When the conversation turns to the best Scottish songwriters of all time, Jim Reid's name will certainly get a mention. His classic "When the Wild Geese Flee" album is spoken about in reverent tones amongst the folk brigade. The album is renowned for the classic track, "The Wild Geese", which began life as a poem by Violet Jacob in 1915. Read on.

The legendary Foundry Bar Band boy

Following a long illness, Jim Reid passed away on 6 July 2009, but not before penning and singing his fair share of songs which have helped to make Scotland's contribution to the folk songs of the world a little grander. Reid was the founder member of the Foundry Bar Band, a ramshackle collective composed of drinkers and musicians from Arbroath's Foundry Bar. After winning the 1971 Ceilidh Band competition at the Kinross Festival, Jim and the bar band boys enjoyed three influential and enjoyable decades of blasting out the folk funk at festivals and dances. After leaving the now legendary Foundry Bar Band, Jim Reid went on to enjoy a very successful solo career which began with When The Wild Geese Flee.

The goose that laid the golden egg

Reid's overwhelming love for poetry led to him writing many famous poems to music. Evocative words loaded with meaning compliment Reid's music perfectly, none more so than Violet Jacob's Wild Geese, sometimes known as Norland Wind.
A loved staple in the Scottish and Irish heritage songbook
Wild Geese has become a much loved staple and well-known classic in the folk song repertoire and helped Reid to the mantle of 2005 Scots Singer of the Year.
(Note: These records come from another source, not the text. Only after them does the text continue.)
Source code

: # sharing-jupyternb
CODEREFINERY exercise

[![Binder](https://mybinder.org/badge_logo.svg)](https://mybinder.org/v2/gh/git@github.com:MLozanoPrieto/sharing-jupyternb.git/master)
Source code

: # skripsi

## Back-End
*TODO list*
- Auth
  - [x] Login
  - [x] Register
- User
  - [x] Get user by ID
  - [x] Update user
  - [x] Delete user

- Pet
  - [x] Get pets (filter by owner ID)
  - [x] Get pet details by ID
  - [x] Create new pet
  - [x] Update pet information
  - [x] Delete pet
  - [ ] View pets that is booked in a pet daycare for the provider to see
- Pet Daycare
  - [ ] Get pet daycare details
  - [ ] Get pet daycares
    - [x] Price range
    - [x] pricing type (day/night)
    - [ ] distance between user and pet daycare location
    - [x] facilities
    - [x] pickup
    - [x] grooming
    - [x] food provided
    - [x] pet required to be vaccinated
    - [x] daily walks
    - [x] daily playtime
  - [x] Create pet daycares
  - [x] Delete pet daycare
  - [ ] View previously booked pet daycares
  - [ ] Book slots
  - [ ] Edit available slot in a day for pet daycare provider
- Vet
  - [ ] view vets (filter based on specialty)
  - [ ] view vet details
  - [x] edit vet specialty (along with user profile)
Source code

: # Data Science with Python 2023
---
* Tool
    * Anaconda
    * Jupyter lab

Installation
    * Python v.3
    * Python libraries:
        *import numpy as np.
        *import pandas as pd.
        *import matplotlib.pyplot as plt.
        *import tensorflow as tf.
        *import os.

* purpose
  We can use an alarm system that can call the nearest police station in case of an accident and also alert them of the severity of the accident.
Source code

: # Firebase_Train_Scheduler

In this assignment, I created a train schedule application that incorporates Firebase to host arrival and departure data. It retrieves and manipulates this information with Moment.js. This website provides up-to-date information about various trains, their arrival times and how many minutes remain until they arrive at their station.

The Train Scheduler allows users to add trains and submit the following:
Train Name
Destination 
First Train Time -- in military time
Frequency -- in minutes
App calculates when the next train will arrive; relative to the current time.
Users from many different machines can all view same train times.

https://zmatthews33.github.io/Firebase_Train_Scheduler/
The song opens the When The Wild Geese Flee album and sets a high standard for what comes next. Up The Noran Water, which is music set to the poem Shy Geordie by Helen Cruichshank, is another classic and other memorable floor-fillers include Bogie's Bonnie Belle, The Flower Of Northumberland and Busk Busk Bonnie Lassie. Style and sophistication You'd have to go a long way indeed to find music that evokes the romance and humour inherent in the North East of Scotland in the same stylish and sophisticated manner that Reid's When The Wild Geese Flee does.

The other Jim Reid

Ironically enough, there is another Scottish Jim Reid in the music industry, and he is the punk pin-up singer from noise merchants and fans of feedback, The Jesus and Mary Chain. That Jim Reid is responsible for screeching lyrics such as, "I want to die just like Jesus Christ," which is different from our Jim's tale of a wild goose which goes, "And far abin the Angus straths I saw the wild geese flee, A lang, lang skein o beatin wings wi their heids toward the sea."